> [Dataset extract]
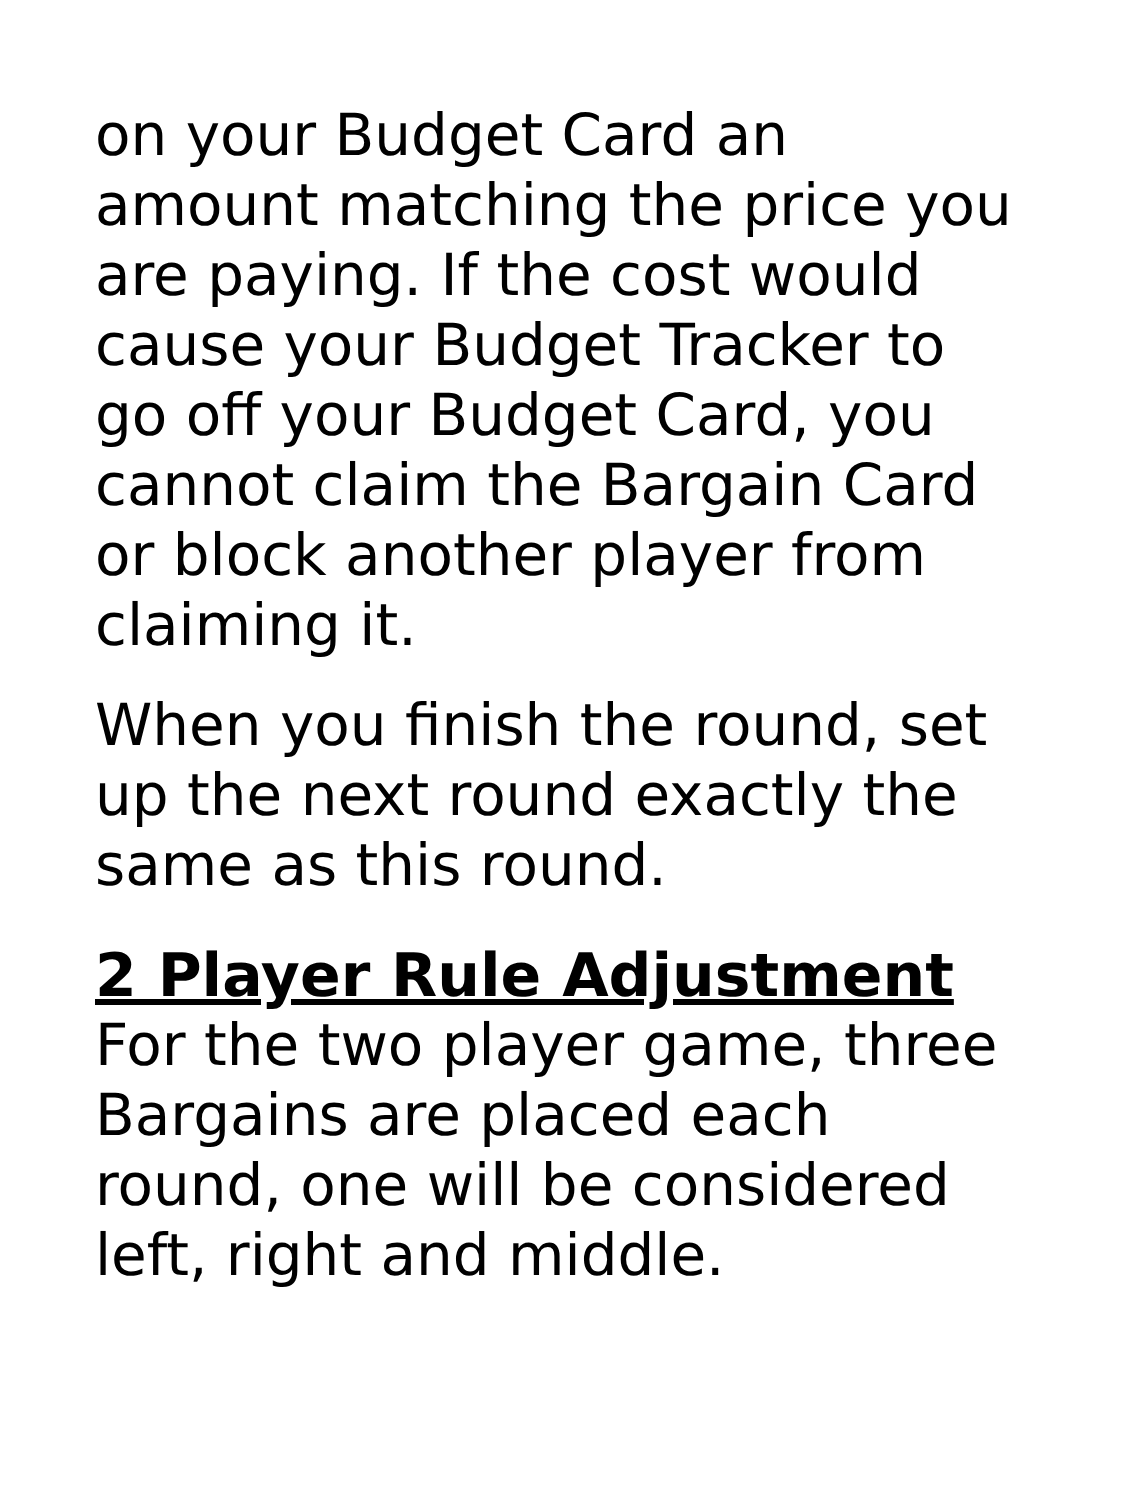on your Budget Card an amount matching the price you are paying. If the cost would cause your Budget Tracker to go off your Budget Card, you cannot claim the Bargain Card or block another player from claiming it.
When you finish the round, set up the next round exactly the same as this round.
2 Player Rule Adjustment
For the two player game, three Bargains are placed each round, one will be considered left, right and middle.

--

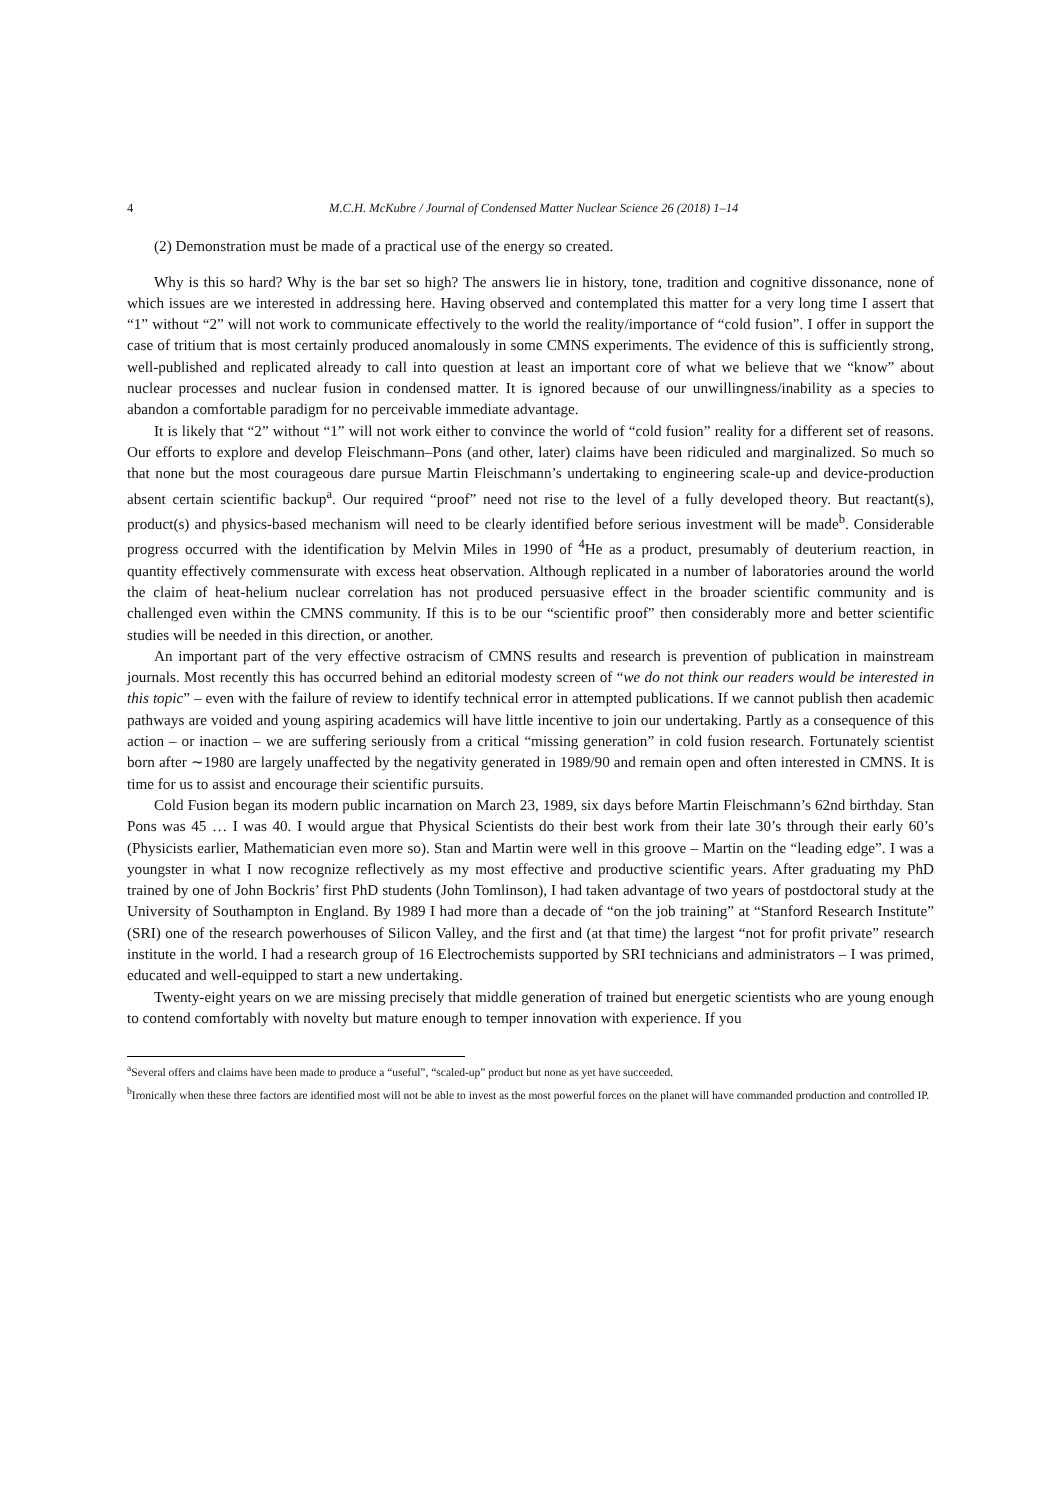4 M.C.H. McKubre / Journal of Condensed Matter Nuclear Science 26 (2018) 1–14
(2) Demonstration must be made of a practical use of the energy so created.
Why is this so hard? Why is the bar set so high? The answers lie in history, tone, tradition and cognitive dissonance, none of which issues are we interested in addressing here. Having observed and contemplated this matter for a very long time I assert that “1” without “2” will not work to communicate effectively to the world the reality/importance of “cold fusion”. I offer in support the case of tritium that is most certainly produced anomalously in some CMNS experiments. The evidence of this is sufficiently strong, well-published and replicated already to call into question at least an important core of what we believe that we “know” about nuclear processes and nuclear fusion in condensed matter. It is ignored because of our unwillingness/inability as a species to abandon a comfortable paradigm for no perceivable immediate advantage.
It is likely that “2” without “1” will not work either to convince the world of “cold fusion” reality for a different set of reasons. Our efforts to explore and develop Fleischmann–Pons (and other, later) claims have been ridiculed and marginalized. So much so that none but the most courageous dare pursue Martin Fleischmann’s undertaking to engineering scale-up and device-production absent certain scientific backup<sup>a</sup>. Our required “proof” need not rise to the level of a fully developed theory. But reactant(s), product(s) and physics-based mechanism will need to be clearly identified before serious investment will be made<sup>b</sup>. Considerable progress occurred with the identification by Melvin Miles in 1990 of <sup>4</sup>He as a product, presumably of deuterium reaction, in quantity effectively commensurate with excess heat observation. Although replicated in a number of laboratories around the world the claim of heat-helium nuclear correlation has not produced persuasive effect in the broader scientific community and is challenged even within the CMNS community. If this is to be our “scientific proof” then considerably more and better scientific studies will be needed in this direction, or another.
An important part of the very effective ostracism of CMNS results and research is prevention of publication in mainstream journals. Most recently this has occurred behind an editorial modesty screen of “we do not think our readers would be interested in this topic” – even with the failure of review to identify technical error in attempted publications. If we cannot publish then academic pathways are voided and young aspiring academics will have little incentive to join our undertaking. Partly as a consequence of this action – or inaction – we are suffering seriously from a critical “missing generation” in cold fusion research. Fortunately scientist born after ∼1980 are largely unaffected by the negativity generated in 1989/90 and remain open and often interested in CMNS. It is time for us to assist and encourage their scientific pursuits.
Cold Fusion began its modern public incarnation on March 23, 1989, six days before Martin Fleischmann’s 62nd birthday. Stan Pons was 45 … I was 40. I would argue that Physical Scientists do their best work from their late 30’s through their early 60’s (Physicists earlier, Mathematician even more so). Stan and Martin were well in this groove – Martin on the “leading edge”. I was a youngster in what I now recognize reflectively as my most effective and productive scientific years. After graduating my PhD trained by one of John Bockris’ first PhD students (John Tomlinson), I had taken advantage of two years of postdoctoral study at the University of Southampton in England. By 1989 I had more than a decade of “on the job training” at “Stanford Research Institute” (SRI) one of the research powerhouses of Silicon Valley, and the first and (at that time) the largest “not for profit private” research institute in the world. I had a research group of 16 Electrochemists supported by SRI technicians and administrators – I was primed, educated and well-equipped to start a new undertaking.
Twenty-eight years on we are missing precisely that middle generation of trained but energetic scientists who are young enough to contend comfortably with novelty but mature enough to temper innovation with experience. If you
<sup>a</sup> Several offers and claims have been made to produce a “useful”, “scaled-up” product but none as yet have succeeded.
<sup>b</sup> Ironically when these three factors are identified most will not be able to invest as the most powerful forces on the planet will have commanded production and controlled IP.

> [Work to be completed]
Your answer should be a single number: the count of lines in the records that contain "three".

> [Expected output]
2